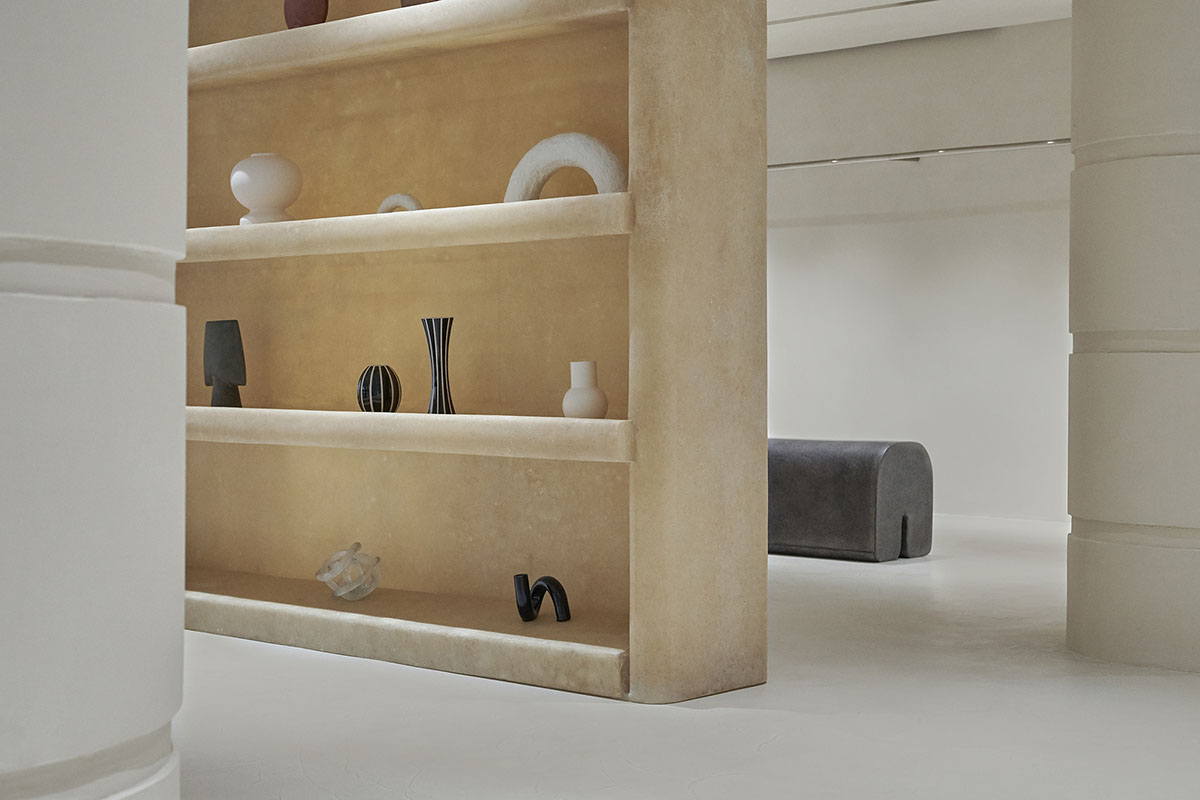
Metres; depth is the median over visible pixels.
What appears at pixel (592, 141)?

==

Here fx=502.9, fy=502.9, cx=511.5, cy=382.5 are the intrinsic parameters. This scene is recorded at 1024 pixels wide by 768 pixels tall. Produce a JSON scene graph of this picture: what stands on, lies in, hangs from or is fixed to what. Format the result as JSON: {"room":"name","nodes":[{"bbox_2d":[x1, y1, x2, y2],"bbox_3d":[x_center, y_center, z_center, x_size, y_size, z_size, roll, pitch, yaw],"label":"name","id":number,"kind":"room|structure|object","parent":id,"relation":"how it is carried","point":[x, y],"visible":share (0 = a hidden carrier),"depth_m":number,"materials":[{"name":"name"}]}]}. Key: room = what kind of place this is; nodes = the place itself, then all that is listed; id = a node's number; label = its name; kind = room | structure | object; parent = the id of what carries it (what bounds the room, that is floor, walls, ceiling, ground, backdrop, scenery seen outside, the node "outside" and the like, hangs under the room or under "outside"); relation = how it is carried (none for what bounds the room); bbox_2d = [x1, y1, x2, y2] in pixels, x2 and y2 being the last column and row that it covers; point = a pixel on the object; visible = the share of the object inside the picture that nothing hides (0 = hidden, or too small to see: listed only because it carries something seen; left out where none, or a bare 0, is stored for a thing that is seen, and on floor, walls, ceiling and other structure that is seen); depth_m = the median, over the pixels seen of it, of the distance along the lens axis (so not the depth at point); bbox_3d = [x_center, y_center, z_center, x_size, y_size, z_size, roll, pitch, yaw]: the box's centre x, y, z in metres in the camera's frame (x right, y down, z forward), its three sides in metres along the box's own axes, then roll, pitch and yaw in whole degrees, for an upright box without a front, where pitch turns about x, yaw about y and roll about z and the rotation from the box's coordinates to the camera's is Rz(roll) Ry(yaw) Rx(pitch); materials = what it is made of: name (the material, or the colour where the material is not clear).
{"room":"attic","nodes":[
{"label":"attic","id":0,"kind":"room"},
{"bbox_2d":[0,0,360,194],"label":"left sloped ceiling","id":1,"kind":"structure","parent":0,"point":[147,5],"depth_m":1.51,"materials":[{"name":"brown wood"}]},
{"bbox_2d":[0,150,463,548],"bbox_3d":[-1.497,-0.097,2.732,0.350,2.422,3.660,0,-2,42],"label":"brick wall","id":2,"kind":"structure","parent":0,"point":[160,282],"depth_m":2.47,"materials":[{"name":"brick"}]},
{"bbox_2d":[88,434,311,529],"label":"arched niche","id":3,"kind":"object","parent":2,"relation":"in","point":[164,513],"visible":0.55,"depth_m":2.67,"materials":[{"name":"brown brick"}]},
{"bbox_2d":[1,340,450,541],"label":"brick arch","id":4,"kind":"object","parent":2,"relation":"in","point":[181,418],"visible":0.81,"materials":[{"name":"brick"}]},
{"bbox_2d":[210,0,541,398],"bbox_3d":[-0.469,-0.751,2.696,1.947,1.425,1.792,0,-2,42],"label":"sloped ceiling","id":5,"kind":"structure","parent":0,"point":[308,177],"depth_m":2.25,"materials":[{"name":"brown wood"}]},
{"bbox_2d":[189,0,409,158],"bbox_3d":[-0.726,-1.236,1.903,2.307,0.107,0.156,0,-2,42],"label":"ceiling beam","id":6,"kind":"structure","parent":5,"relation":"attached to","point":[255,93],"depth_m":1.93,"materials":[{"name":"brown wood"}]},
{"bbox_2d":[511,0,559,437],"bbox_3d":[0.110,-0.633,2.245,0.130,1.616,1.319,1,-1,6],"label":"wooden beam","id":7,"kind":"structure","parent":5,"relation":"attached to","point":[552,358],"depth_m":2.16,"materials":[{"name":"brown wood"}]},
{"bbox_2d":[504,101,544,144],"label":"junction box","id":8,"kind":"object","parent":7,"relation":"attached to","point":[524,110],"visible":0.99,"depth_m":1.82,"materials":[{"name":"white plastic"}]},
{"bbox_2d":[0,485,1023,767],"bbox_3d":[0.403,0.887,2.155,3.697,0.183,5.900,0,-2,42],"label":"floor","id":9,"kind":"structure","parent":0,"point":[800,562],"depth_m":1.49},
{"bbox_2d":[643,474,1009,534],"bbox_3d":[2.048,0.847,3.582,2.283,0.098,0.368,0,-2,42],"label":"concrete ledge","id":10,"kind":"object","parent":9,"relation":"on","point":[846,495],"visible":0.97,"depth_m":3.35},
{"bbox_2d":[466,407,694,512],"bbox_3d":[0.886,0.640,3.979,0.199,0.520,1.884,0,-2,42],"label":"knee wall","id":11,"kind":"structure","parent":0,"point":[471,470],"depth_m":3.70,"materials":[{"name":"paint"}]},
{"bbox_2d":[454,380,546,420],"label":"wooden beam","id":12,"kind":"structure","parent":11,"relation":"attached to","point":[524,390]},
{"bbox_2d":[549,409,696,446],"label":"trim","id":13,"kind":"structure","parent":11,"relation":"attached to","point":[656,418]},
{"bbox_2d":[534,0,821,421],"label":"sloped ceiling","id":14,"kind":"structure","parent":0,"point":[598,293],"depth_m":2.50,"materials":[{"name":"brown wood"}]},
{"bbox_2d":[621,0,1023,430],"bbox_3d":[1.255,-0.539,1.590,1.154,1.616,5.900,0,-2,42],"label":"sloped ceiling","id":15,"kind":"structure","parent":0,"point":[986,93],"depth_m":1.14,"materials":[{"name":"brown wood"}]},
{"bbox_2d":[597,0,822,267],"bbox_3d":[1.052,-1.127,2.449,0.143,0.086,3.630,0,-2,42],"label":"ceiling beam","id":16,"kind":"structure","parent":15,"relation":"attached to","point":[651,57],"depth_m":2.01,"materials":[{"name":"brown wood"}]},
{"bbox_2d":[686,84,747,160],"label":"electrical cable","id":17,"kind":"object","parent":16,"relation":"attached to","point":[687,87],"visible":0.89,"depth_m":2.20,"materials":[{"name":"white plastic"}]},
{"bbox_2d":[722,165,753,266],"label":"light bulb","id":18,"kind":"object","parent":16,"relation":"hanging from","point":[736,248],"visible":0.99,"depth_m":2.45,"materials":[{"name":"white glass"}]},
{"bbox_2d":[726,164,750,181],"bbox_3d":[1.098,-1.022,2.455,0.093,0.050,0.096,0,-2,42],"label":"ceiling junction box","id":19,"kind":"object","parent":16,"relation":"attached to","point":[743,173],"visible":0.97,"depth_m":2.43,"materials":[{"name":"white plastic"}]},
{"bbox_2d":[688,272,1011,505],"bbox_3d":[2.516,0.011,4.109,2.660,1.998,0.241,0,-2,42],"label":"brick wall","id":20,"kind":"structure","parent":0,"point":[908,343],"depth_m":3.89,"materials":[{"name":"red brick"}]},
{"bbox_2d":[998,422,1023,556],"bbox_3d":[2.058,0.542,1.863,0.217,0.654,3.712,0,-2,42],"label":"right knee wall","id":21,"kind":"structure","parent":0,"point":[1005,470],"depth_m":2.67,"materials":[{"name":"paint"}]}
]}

* * *

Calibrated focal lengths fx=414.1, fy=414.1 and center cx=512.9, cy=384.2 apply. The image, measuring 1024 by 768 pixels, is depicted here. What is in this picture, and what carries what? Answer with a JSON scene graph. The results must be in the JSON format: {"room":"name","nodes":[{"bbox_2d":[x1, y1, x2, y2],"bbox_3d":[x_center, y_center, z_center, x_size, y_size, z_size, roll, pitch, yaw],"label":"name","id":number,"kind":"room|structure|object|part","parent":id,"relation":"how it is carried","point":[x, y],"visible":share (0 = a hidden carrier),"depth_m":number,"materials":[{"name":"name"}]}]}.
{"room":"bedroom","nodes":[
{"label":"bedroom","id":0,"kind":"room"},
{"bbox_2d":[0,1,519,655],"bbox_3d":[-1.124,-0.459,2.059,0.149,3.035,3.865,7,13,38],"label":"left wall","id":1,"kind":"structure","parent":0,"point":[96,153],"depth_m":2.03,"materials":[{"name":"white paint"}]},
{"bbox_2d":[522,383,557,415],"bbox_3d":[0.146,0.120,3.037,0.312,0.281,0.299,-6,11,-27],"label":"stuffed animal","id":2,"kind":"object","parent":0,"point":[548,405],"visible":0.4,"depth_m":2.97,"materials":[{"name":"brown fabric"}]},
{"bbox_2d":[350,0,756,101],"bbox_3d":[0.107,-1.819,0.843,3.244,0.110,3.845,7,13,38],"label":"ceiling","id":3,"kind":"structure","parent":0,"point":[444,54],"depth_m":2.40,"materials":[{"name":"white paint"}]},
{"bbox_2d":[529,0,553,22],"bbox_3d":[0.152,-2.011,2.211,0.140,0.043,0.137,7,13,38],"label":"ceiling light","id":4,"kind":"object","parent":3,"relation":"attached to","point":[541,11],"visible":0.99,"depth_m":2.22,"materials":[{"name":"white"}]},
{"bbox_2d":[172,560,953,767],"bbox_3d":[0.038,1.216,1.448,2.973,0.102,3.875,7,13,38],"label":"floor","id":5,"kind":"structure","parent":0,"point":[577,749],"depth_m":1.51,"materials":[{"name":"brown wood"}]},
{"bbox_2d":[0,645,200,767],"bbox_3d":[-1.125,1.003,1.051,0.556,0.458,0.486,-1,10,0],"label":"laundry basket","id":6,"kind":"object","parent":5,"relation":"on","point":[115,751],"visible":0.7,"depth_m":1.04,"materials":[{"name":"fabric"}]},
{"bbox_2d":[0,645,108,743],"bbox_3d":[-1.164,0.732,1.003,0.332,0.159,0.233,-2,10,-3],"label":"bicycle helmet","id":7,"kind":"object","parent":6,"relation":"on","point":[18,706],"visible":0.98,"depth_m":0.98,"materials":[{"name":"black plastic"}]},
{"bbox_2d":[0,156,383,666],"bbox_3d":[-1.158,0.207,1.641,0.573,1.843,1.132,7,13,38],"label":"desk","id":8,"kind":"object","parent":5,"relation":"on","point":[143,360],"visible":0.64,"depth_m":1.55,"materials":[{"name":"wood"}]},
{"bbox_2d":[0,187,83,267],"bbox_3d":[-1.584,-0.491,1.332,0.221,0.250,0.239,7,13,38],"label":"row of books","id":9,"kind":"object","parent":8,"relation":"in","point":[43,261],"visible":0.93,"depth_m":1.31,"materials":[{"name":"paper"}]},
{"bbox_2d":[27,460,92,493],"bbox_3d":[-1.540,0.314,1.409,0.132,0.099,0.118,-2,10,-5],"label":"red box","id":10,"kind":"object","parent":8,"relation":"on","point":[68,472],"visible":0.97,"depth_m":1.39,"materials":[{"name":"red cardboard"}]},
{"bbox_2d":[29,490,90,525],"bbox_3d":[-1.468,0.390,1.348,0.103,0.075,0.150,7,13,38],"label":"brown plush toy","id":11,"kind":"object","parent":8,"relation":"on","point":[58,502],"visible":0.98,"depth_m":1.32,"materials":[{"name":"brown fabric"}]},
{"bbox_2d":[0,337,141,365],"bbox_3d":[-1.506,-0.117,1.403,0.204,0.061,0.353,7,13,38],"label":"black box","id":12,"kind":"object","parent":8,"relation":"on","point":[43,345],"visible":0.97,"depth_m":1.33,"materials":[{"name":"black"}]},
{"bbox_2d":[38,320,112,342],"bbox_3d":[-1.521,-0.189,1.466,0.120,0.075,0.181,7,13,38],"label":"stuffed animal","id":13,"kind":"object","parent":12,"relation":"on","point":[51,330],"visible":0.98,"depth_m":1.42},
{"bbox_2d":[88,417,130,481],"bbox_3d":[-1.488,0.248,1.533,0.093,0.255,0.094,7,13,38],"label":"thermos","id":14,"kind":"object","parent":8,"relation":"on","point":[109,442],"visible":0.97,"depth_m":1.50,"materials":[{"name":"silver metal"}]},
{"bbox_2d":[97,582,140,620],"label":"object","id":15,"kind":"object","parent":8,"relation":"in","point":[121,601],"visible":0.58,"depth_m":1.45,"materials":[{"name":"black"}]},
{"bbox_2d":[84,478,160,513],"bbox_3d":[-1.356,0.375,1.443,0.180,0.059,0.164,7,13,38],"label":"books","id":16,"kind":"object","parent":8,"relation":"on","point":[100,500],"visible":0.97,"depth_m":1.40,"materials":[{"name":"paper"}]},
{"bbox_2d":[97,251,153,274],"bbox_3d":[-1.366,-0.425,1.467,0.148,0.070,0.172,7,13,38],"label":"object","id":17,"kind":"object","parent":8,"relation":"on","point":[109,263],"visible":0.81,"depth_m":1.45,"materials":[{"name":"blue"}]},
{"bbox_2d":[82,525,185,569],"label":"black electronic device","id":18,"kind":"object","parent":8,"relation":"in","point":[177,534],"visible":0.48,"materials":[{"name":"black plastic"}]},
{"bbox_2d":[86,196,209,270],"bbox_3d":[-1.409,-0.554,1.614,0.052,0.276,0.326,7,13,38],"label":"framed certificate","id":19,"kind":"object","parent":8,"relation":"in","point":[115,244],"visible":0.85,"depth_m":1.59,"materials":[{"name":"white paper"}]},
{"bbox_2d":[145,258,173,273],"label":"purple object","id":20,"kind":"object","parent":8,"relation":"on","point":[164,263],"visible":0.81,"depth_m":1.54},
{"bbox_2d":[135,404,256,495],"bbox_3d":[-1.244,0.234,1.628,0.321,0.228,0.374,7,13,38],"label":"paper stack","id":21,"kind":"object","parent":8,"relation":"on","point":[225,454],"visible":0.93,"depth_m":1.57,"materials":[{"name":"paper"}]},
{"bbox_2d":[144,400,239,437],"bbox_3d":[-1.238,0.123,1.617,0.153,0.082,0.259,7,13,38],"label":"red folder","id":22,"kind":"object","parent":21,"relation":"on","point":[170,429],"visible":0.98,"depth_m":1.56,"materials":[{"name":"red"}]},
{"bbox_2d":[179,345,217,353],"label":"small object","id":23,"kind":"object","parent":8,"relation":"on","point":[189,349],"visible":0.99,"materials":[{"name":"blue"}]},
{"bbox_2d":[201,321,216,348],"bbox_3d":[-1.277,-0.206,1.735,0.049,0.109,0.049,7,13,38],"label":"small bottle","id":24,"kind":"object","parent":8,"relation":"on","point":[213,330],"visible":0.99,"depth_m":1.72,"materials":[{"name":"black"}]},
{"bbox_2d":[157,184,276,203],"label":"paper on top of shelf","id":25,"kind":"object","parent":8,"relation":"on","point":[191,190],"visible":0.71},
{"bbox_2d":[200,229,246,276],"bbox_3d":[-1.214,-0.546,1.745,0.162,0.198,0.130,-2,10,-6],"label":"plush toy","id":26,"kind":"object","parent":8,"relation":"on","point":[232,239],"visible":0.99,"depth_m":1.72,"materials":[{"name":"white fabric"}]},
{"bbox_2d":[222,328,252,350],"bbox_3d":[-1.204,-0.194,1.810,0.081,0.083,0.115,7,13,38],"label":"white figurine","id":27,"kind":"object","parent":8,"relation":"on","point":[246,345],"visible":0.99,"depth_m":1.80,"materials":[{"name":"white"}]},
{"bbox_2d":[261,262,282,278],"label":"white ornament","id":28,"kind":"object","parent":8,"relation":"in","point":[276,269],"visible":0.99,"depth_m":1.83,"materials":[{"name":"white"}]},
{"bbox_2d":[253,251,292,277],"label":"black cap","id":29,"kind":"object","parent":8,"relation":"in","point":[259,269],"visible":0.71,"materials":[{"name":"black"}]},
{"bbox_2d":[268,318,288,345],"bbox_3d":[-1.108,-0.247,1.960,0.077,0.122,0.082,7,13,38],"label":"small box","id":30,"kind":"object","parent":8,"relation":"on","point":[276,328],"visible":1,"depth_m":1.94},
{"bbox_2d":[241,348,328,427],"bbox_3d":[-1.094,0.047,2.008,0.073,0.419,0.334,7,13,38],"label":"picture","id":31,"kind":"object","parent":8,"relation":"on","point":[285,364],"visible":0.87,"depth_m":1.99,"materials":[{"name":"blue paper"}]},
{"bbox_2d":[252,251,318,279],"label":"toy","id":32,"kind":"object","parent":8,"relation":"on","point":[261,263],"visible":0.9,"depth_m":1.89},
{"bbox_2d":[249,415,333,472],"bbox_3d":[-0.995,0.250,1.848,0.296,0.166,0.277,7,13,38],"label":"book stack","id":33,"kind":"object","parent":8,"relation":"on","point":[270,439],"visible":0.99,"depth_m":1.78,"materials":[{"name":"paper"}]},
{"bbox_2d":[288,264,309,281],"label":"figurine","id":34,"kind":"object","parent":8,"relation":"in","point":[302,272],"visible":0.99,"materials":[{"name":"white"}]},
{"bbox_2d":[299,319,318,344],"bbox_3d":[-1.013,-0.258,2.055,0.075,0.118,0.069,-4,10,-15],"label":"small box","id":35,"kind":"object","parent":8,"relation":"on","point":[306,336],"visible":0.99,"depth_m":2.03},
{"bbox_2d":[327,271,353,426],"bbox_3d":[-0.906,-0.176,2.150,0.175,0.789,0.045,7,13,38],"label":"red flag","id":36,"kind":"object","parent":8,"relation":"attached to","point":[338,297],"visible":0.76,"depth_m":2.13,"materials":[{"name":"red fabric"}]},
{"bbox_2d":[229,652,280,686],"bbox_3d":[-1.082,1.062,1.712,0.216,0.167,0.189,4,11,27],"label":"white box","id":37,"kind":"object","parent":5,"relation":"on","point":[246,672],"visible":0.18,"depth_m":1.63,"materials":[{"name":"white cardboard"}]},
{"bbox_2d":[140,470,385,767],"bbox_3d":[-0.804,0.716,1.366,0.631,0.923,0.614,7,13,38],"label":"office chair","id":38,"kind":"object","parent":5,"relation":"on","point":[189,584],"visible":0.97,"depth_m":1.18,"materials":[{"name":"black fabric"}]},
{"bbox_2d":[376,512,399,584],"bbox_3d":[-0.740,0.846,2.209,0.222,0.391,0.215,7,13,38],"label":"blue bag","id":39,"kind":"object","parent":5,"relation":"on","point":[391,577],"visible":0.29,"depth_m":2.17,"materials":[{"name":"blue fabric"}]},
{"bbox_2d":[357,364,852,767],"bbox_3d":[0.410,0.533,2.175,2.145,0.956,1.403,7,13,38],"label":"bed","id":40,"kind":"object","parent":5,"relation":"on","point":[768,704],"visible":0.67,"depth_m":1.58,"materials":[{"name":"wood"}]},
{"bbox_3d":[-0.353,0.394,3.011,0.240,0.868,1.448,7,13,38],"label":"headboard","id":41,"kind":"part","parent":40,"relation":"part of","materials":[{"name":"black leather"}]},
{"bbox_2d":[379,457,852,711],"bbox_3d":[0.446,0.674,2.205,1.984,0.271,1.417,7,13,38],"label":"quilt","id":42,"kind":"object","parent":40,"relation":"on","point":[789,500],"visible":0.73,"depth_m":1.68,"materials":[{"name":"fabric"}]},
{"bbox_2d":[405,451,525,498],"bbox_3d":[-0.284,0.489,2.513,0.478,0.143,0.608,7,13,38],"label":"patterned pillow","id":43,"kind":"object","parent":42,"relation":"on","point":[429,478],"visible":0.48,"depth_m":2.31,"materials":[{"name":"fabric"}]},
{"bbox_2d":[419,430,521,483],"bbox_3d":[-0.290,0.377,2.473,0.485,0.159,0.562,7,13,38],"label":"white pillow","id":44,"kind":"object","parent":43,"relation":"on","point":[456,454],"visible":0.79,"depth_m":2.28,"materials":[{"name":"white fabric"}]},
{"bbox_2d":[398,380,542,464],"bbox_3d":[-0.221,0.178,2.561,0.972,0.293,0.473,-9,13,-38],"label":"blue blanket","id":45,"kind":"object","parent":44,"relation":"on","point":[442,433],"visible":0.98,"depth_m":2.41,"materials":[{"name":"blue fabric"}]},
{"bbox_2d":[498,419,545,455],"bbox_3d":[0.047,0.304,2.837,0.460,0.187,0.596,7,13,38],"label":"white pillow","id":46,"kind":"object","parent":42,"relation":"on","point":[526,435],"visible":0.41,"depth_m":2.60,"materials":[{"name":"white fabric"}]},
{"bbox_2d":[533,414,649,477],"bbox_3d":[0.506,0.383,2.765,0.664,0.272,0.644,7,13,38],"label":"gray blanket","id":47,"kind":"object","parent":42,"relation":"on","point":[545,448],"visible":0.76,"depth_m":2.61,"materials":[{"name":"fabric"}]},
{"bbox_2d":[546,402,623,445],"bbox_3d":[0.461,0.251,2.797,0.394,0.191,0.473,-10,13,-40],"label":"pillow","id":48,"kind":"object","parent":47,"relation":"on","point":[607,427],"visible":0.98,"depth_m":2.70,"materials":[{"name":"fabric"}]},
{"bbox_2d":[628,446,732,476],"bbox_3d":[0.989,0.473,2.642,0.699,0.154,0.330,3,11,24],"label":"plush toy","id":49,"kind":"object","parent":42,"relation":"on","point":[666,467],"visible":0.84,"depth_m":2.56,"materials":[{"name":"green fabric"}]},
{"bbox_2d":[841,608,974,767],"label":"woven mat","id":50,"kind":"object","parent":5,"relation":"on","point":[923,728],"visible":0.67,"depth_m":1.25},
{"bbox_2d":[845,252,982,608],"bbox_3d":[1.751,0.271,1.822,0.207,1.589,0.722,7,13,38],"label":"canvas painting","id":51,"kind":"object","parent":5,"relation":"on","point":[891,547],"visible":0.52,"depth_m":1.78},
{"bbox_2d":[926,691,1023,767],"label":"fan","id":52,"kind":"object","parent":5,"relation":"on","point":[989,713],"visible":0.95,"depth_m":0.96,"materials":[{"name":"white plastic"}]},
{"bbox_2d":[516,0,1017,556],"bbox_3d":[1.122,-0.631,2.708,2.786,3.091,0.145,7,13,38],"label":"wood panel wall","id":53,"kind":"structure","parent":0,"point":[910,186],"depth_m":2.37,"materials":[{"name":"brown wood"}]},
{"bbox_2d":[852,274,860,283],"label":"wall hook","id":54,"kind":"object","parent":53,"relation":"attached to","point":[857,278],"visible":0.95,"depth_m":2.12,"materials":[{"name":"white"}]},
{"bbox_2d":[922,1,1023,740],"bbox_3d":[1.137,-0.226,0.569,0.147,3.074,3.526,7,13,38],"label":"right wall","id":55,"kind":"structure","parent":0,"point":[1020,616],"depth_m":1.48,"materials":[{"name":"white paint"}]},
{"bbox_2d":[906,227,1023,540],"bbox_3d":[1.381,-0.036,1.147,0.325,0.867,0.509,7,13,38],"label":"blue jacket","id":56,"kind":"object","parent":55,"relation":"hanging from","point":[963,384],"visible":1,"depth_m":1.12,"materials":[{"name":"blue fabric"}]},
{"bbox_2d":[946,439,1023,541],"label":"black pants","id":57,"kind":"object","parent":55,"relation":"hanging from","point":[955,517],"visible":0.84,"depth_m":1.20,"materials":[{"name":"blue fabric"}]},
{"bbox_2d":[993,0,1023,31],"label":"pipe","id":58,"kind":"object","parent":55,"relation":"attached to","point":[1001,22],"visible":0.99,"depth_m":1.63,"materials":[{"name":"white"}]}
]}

■ Exercise brief
Can you repeat, word for word, every line above from the one containing "Metres; depth is" down to the one containing "What appears at pixel (592, 141)?", including both?

■ Result of the exercise
Metres; depth is the median over visible pixels.
What appears at pixel (592, 141)?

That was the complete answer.